Mycobacterium tuberculosis complex (MTBC) grounds eight million novel cases of tuberculosis (TB) and two million deaths every year. However, TB still remains a global epidemic with 8 million new‐fangled cases and 2 million deaths every year (Villemagne et al., 2012; WHO 2014). Although the World Health Organization has made strides in achieving the Millenium Development Goal of halting and reversing the incidence of TB, South Africa still has high incidences of TB, between 410, 000 and 520,000 (WHO 2014). The introduction of modern TB drugs in South Africa has decreased mortality and morbidity; however, the introduction of new and faster detection methods such as GeneXpert detected more cases because of its accuracy (Muller, 2001). The compounding factor for TB in South Africa is the advent and spread of drug‐resistant TB, especially multidrug‐resistant TB (MDR‐TB) [resistant to at least isoniazid (INH) and rifampicin (RIF)] and extensively drug‐resistant strains (XDR) TB [MDR‐TB with further resistance to any fluoroquinolone (FLQ) and to a minimum of one of the three injectable second‐line drugs, kanamycin (KAN), amikacin (AMK), and/or capreomycin (CAP)] (CDC 2006; WHO 2010). In 2006, the Eastern Cape Province of South Africa had a TB incidence of 705 of 100,000. In 2008, it had the solitary utmost MDR‐TB caseload in South Africa (WHO 2012). Deprived of adequate chemotherapy, TB could become increasingly mortal.

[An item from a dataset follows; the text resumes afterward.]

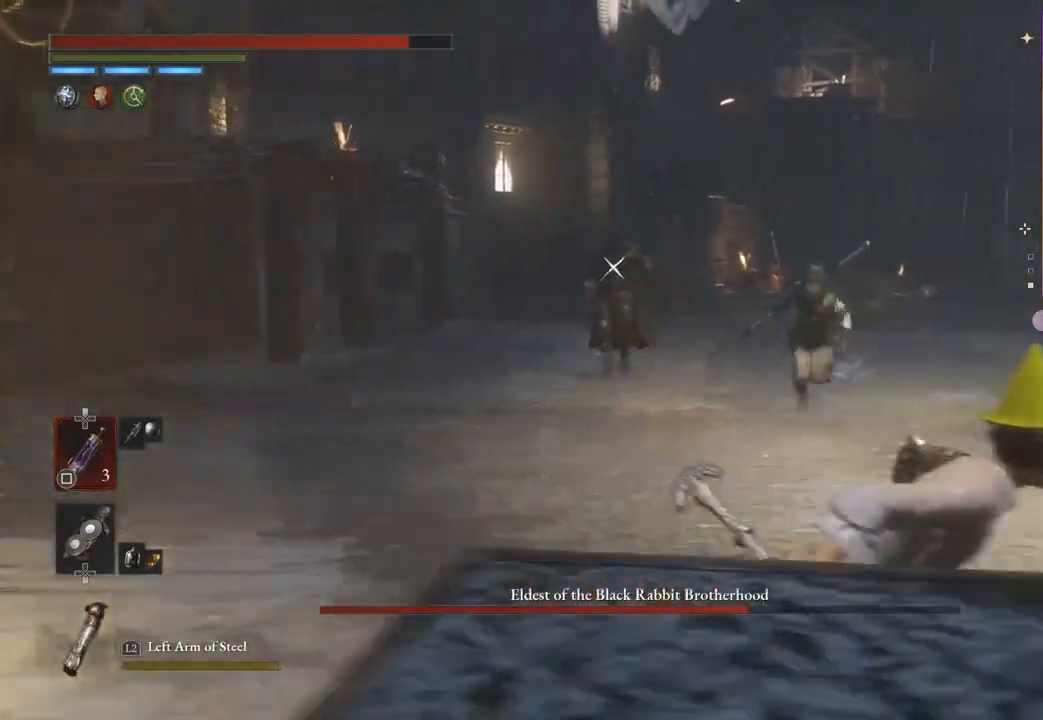
{"buttons": [], "left_stick": "right", "right_stick": "center", "events": []}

The World Health Organization reported that 274 patients were detected with XDR‐TB in October 2006 from the Eastern Cape Province, of which 23% died before treatment was initiated (WHO 2012; WHO/IUATLD, 2008). It further explains that, of the 206 patients who started treatment, 58.4% detected with XDR‐TB died. According to the National Health Laboratory Services, Eastern Cape had a total of 808 XDR‐TB between 2006 and 2010 (NDH 2011). Management of MDR and XDR‐TB strategy design hinge on the drivers of the epidemic, which are the prevalence and banquet of drug‐resistant strains as well as the understanding of the population structure (Said et al., 2012). TB drug‐resistant strains have been documented from previous studies in all the provinces in South Africa (Mlambo et al., 2008; Streicher et al., 2004; Warren et al., 1996). However, insufficient data have been reported from these studies. To the best of our knowledge, a comprehensive genotypic diversity of circulating MTBC strains is reported for the first time in the Eastern Cape Province of South Africa. Consequently, studies on the characterization of drug‐resistant strains are necessary for accurate assessments of population structure and to determine the common families of mingling drug‐resistant M. tuberculosis strains. Different genotypes occurring at different frequencies cause the global TB epidemiology (Bifani, Mathema, Kurepina, & Kreiswirth, 2000; van Soolingen et al., 1999).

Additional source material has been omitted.